━━━━━ PAGE TEXT

Separate number from unit in a string in Python - python

I have strings containing numbers with their units, e.g. 2GB, 17ft, etc.
I would like to separate the number from the unit and create 2 different strings. Sometimes, there is a whitespace between them (e.g. 2 GB) and it's easy to do it using split(' ').
When they are together (e.g. 2GB), I would test every character until I find a letter, instead of a number.
s='17GB'
number=''
unit=''
for c in s:
if c.isdigit():
number+=c
else:
unit+=c
Is there a better way to do it?
Thanks

You can break out of the loop when you find the first non-digit character
for i,c in enumerate(s):
if not c.isdigit():
break
number = s[:i]
unit = s[i:].lstrip()
If you have negative and decimals:
numeric = '0123456789-.'
for i,c in enumerate(s):
if c not in numeric:
break
number = s[:i]
unit = s[i:].lstrip()

You could use a regular expression to divide the string into groups:
>>> import re
>>> p = re.compile('(\d+)\s*(\w+)')
>>> p.match('2GB').groups()
('2', 'GB')
>>> p.match('17 ft').groups()
('17', 'ft')

tokenize can help:
>>> import StringIO
>>> s = StringIO.StringIO('27GB')
>>> for token in tokenize.generate_tokens(s.readline):
... print token
...
(2, '27', (1, 0), (1, 2), '27GB')
(1, 'GB', (1, 2), (1, 4), '27GB')
(0, '', (2, 0), (2, 0), '')

s='17GB'
for i,c in enumerate(s):
if not c.isdigit():
break
number=int(s[:i])
unit=s[i:]

You should use regular expressions, grouping together what you want to find out:
import re
s = "17GB"
match = re.match(r"^([1-9][0-9]*)\s*(GB|MB|KB|B)$", s)
if match:
print "Number: %d, unit: %s" % (int(match.group(1)), match.group(2))
Change the regex according to what you want to parse. If you're unfamiliar with regular expressions, here's a great tutorial site.

>>> s="17GB"
>>> ind=map(str.isalpha,s).index(True)
>>> num,suffix=s[:ind],s[ind:]
>>> print num+":"+suffix
17:GB

This uses an approach which should be a bit more forgiving than regexes. Note: this is not as performant as the other solutions posted.
def split_units(value):
"""
>>> split_units("2GB")
(2.0, 'GB')
>>> split_units("17 ft")
(17.0, 'ft')
>>> split_units(" 3.4e-27 frobnitzem ")
(3.4e-27, 'frobnitzem')
>>> split_units("9001")
(9001.0, '')
>>> split_units("spam sandwhiches")
(0, 'spam sandwhiches')
>>> split_units("")
(0, '')
"""
units = ""
number = 0
while value:
try:
number = float(value)
break
except ValueError:
units = value[-1:] + units
value = value[:-1]
return number, units.strip()

This kind of parser is already integrated into Pint:
Pint is a Python package to define, operate and manipulate physical
quantities: the product of a numerical value and a unit of
measurement. It allows arithmetic operations between them and
conversions from and to different units.

━━━━━━━━━━
━━━━━ INFORMATION SUPPLIED

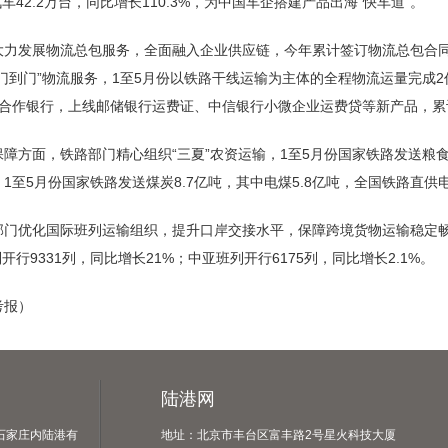
汽车42.2万台，同比增长110.3%，为中国车企搭建产品出海“快车道”。
力发展物流总包服务，全面融入企业供应链，今年累计签订物流总包合同1
门到门”物流服务，1至5月份以铁路干线运输为主体的全程物流运量完成2
家合作银行，上线邮储银行运费证、中信银行小微企业运费贷等新产品，累
障方面，铁路部门精心组织“三夏”农资运输，1至5月份国家铁路发送粮食48
1至5月份国家铁路发送煤炭8.7亿吨，其中电煤5.8亿吨，全国铁路直
门优化国际班列运输组织，提升口岸交接水平，保障跨境货物运输稳定畅通
列开行9331列，同比增长21%；中亚班列开行6175列，同比增长2.1%。
考报）
陆港网
石家庄内陆港有
地址：北京市丰台区富丰路2号星火科技大厦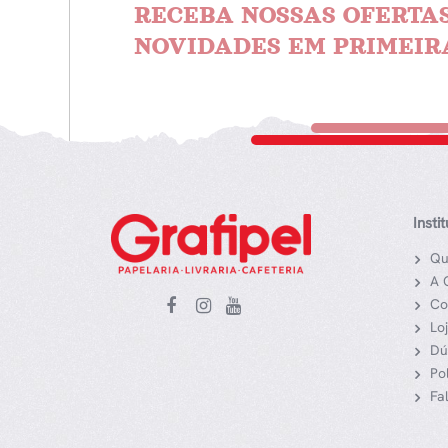
RECEBA NOSSAS OFERTAS
NOVIDADES EM PRIMEIR
Insti
Qu
A 
Co
Lo
Dú
Po
Fa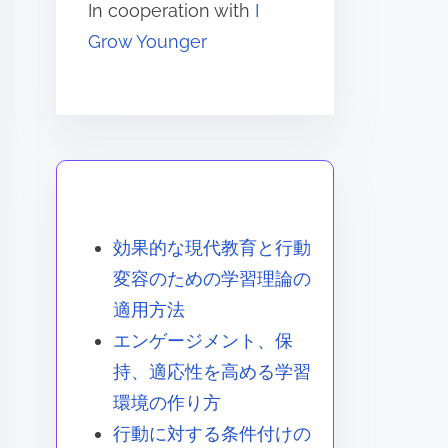
In cooperation with
I
Grow Younger
あなたへのおすすめ
効果的な現代教育と行動
変容のための学習理論の
適用方法
エンゲージメント、保
持、適応性を高める学習
環境の作り方
行動に対する条件付けの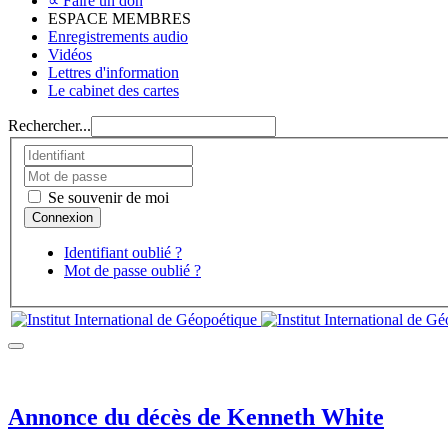
∝ Faire un don
ESPACE MEMBRES
Enregistrements audio
Vidéos
Lettres d'information
Le cabinet des cartes
Rechercher...
Se souvenir de moi
Identifiant oublié ?
Mot de passe oublié ?
Annonce du décès de Kenneth White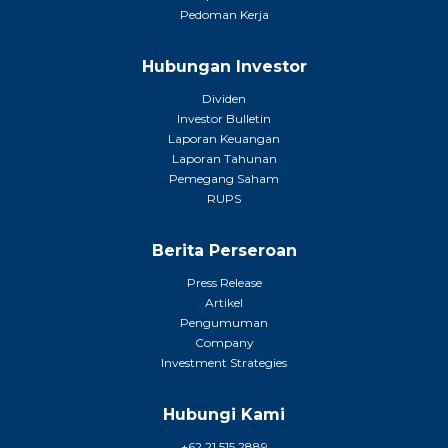
Pedoman Kerja
Hubungan Investor
Dividen
Investor Bulletin
Laporan Keuangan
Laporan Tahunan
Pemegang Saham
RUPS
Berita Perseroan
Press Release
Artikel
Pengumuman
Company
Investment Strategies
Hubungi Kami
+62 21 515 2889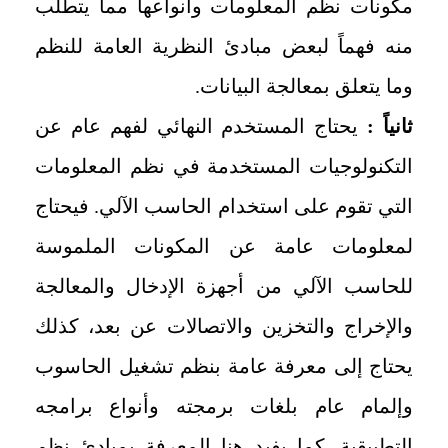
مكونات نظم المعلومات وأنواعها مما يتطلب
منه فهماً لبعض مبادئ النظرية العامة للنظم
وما يتعلق بمعالجة البيانات.
ثانياً :
يحتاج المستخدم النهائي لفهم عام عن
التكنولوجيات المستخدمة في نظم المعلومات
التي تقوم على استخدام الحاسب الآلي. فيحتاج
لمعلومات عامة عن المكونات الملموسة
للحاسب الآلي من أجهزة الإدخال والمعالجة
والإخراج والتخزين والاتصالات عن بعد، كذلك
يحتاج إلى معرفة عامة بنظم تشغيل الحاسوب
وإلمام عام بلغات برمجته وأنواع برامجه
التطبيقية. كما يفيد هنا المعرفة بمبادئ نظم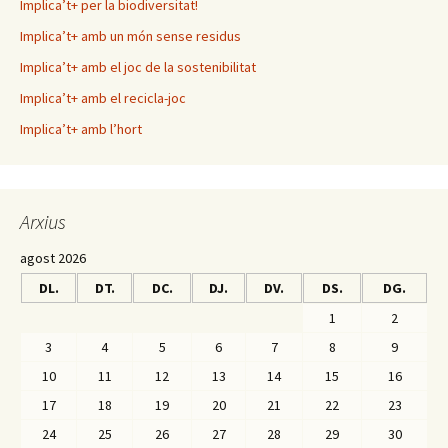
Implica’t+ per la biodiversitat!
Implica’t+ amb un món sense residus
Implica’t+ amb el joc de la sostenibilitat
Implica’t+ amb el recicla-joc
Implica’t+ amb l’hort
Arxius
agost 2026
DL.
DT.
DC.
DJ.
DV.
DS.
DG.
1
2
3
4
5
6
7
8
9
10
11
12
13
14
15
16
17
18
19
20
21
22
23
24
25
26
27
28
29
30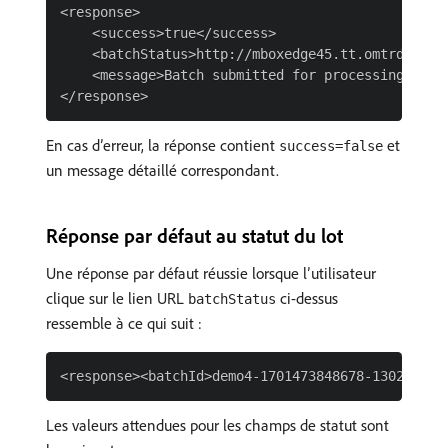
<response>

    <success>true</success>

    <batchStatus>http://mboxedge45.tt.omtrdc.net
    <message>Batch submitted for processing</mess
En cas d’erreur, la réponse contient
et
success=false
un message détaillé correspondant.
Réponse par défaut au statut du lot
Une réponse par défaut réussie lorsque l’utilisateur
clique sur le lien URL
ci-dessus
batchStatus
ressemble à ce qui suit :
Les valeurs attendues pour les champs de statut sont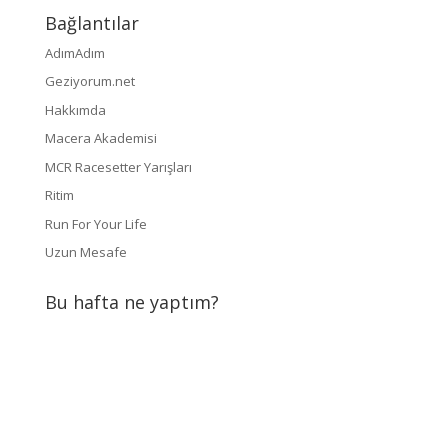
Bağlantılar
AdımAdım
Geziyorum.net
Hakkımda
Macera Akademisi
MCR Racesetter Yarışları
Ritim
Run For Your Life
Uzun Mesafe
Bu hafta ne yaptım?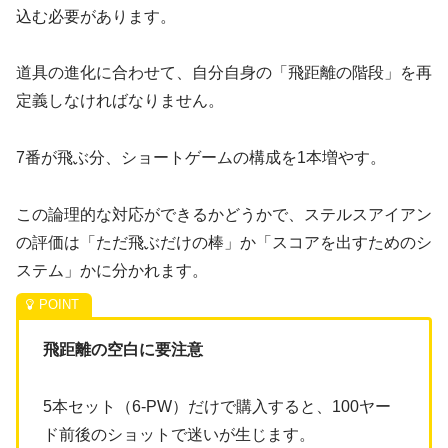
込む必要があります。
道具の進化に合わせて、自分自身の「飛距離の階段」を再
定義しなければなりません。
7番が飛ぶ分、ショートゲームの構成を1本増やす。
この論理的な対応ができるかどうかで、ステルスアイアン
の評価は「ただ飛ぶだけの棒」か「スコアを出すためのシ
ステム」かに分かれます。
飛距離の空白に要注意
5本セット（6-PW）だけで購入すると、100ヤー
ド前後のショットで迷いが生じます。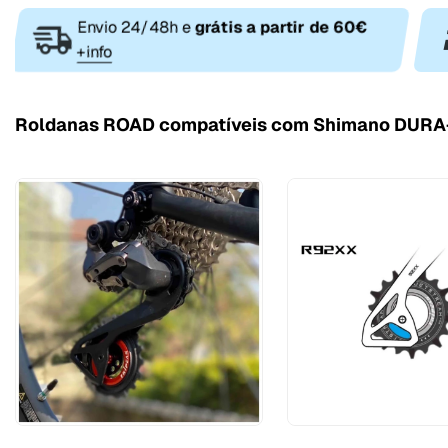
Envio 24/48h e
grátis a partir de 60€
+info
Roldanas ROAD compatíveis com Shimano DURA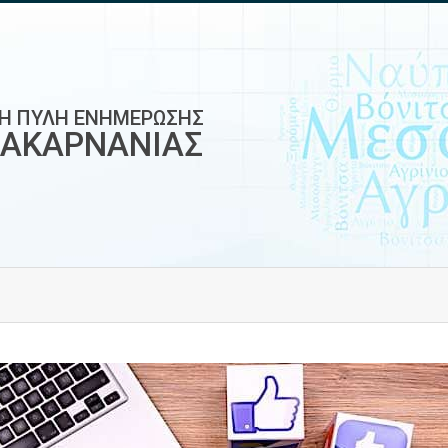
ΚΗ ΠΥΛΗ ΕΝΗΜΕΡΩΣΗΣ
ΟΑΚΑΡΝΑΝΙΑΣ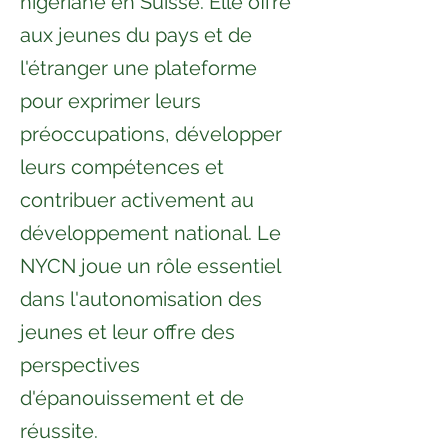
nigériane en Suisse. Elle offre
aux jeunes du pays et de
l'étranger une plateforme
pour exprimer leurs
préoccupations, développer
leurs compétences et
contribuer activement au
développement national. Le
NYCN joue un rôle essentiel
dans l'autonomisation des
jeunes et leur offre des
perspectives
d'épanouissement et de
réussite.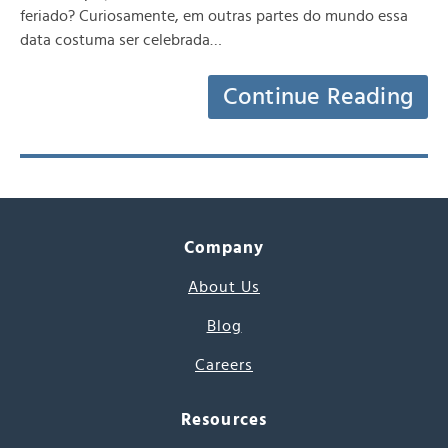
feriado? Curiosamente, em outras partes do mundo essa
data costuma ser celebrada…
Continue Reading
Company
About Us
Blog
Careers
Resources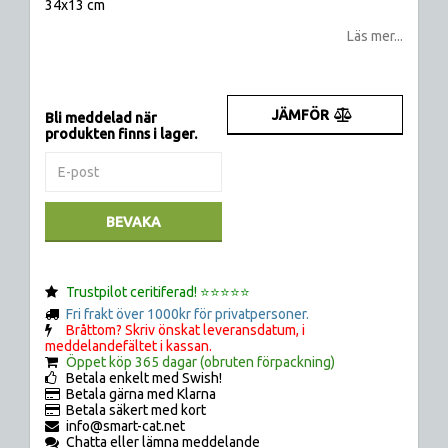
34x13 cm
Läs mer...
JÄMFÖR
Bli meddelad när
produkten finns i lager.
BEVAKA
Trustpilot ceritiferad! ⭐️⭐️⭐️⭐️⭐️
Fri frakt över 1000kr för privatpersoner.
Bråttom? Skriv önskat leveransdatum, i
meddelandefältet i kassan.
Öppet köp 365 dagar (obruten förpackning)
Betala enkelt med Swish!
Betala gärna med Klarna
Betala säkert med kort
info@smart-cat.net
Chatta eller lämna meddelande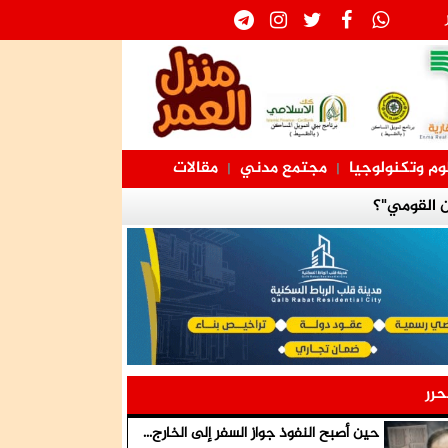
وم وتكنولوجيا
مجتمع مدني
مقالات
|
|
ن القومي"؟
لآن
يق السلمية
ك لا تخدم
برموز الثورة
حرر
رة
حين أصبح النفوذ جواز السفر إلى الخارج...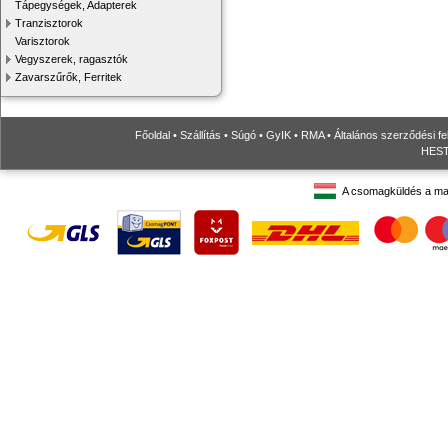
Tápegységek, Adapterek
Tranzisztorok
Varisztorok
Vegyszerek, ragasztók
Zavarszűrők, Ferritek
Főoldal
•
Szállítás
•
Súgó
•
GyIK
•
RMA
•
Általános szerződési fe
HESTO
A csomagküldés a ma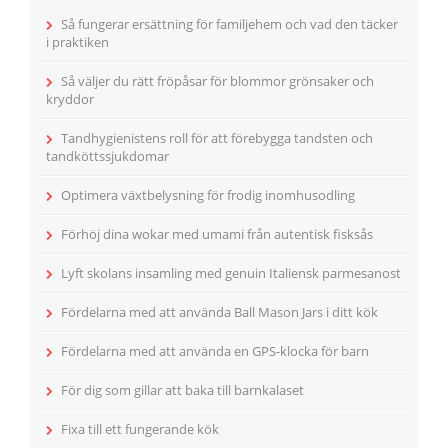
Så fungerar ersättning för familjehem och vad den täcker
i praktiken
Så väljer du rätt fröpåsar för blommor grönsaker och
kryddor
Tandhygienistens roll för att förebygga tandsten och
tandköttssjukdomar
Optimera växtbelysning för frodig inomhusodling
Förhöj dina wokar med umami från autentisk fisksås
Lyft skolans insamling med genuin Italiensk parmesanost
Fördelarna med att använda Ball Mason Jars i ditt kök
Fördelarna med att använda en GPS-klocka för barn
För dig som gillar att baka till barnkalaset
Fixa till ett fungerande kök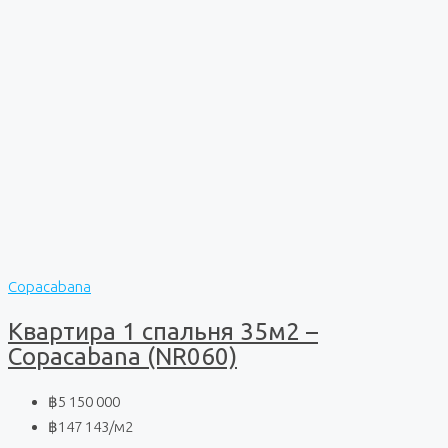
Copacabana
Квартира 1 спальня 35м2 –
Copacabana (NR060)
฿5 150 000
฿147 143
/м2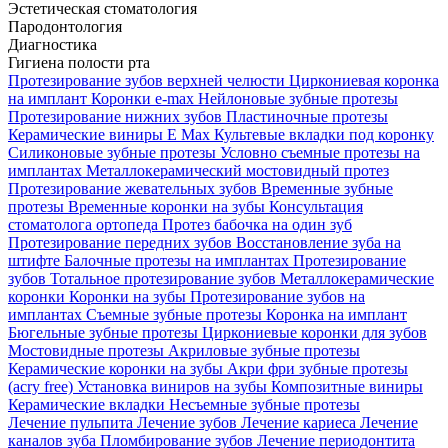
Эстетическая стоматология
Пародонтология
Диагностика
Гигиена полости рта
Протезирование зубов верхней челюсти
Циркониевая коронка
на имплант
Коронки e-max
Нейлоновые зубные протезы
Протезирование нижних зубов
Пластиночные протезы
Керамические виниры E Max
Культевые вкладки под коронку
Силиконовые зубные протезы
Условно съемные протезы на
имплантах
Металлокерамический мостовидный протез
Протезирование жевательных зубов
Временные зубные
протезы
Временные коронки на зубы
Консультация
стоматолога ортопеда
Протез бабочка на один зуб
Протезирование передних зубов
Восстановление зуба на
штифте
Балочные протезы на имплантах
Протезирование
зубов
Тотальное протезирование зубов
Металлокерамические
коронки
Коронки на зубы
Протезирование зубов на
имплантах
Съемные зубные протезы
Коронка на имплант
Бюгельные зубные протезы
Циркониевые коронки для зубов
Мостовидные протезы
Акриловые зубные протезы
Керамические коронки на зубы
Акри фри зубные протезы
(acry free)
Установка виниров на зубы
Композитные виниры
Керамические вкладки
Несъемные зубные протезы
Лечение пульпита
Лечение зубов
Лечение кариеса
Лечение
каналов зуба
Пломбирование зубов
Лечение периодонтита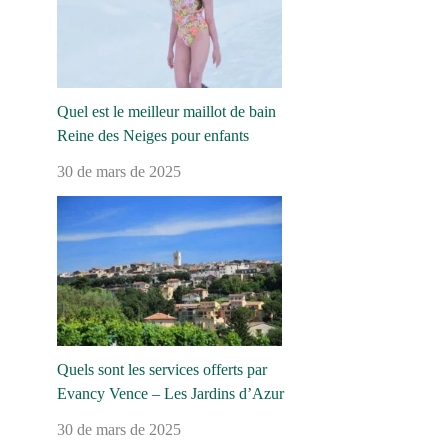
Quel est le meilleur maillot de bain
Reine des Neiges pour enfants
30 de mars de 2025
Quels sont les services offerts par
Evancy Vence – Les Jardins d’Azur
30 de mars de 2025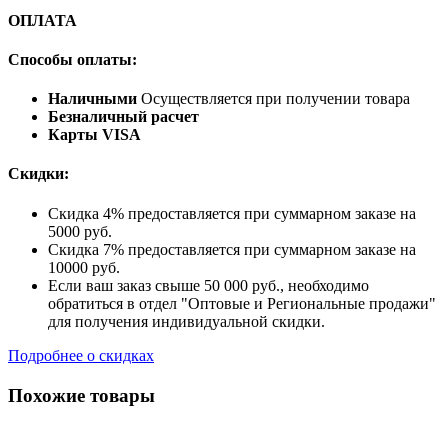
ОПЛАТА
Способы оплаты:
Наличными
Осуществляется при получении товара
Безналичный расчет
Карты VISA
Скидки:
Скидка 4% предоставляется при суммарном заказе на
5000 руб.
Скидка 7% предоставляется при суммарном заказе на
10000 руб.
Если ваш заказ свыше 50 000 руб., необходимо
обратиться в отдел "Оптовые и Региональные продажи"
для получения индивидуальной скидки.
Подробнее о скидках
Похожие товары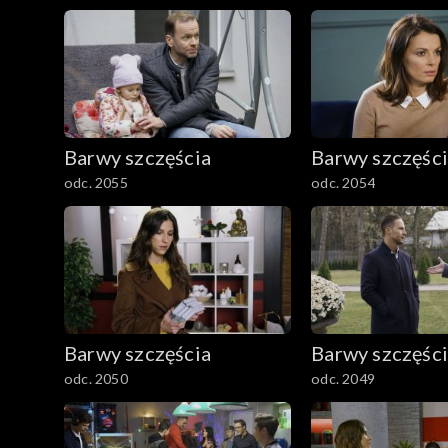
Barwy szczęścia
Barwy szczęśc
odc. 2055
odc. 2054
Barwy szczęścia
Barwy szczęśc
odc. 2050
odc. 2049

━━━━━━━━━━

| ASSIGNED TASK |
Please pull out, word for word, the part of the number-and-unit thread that opens with the words containing "When they are" and closes with "way to do it?".

| EXERCISE RESPONSE |
When they are together (e.g. 2GB), I would test every character until I find a letter, instead of a number.
s='17GB'
number=''
unit=''
for c in s:
if c.isdigit():
number+=c
else:
unit+=c
Is there a better way to do it?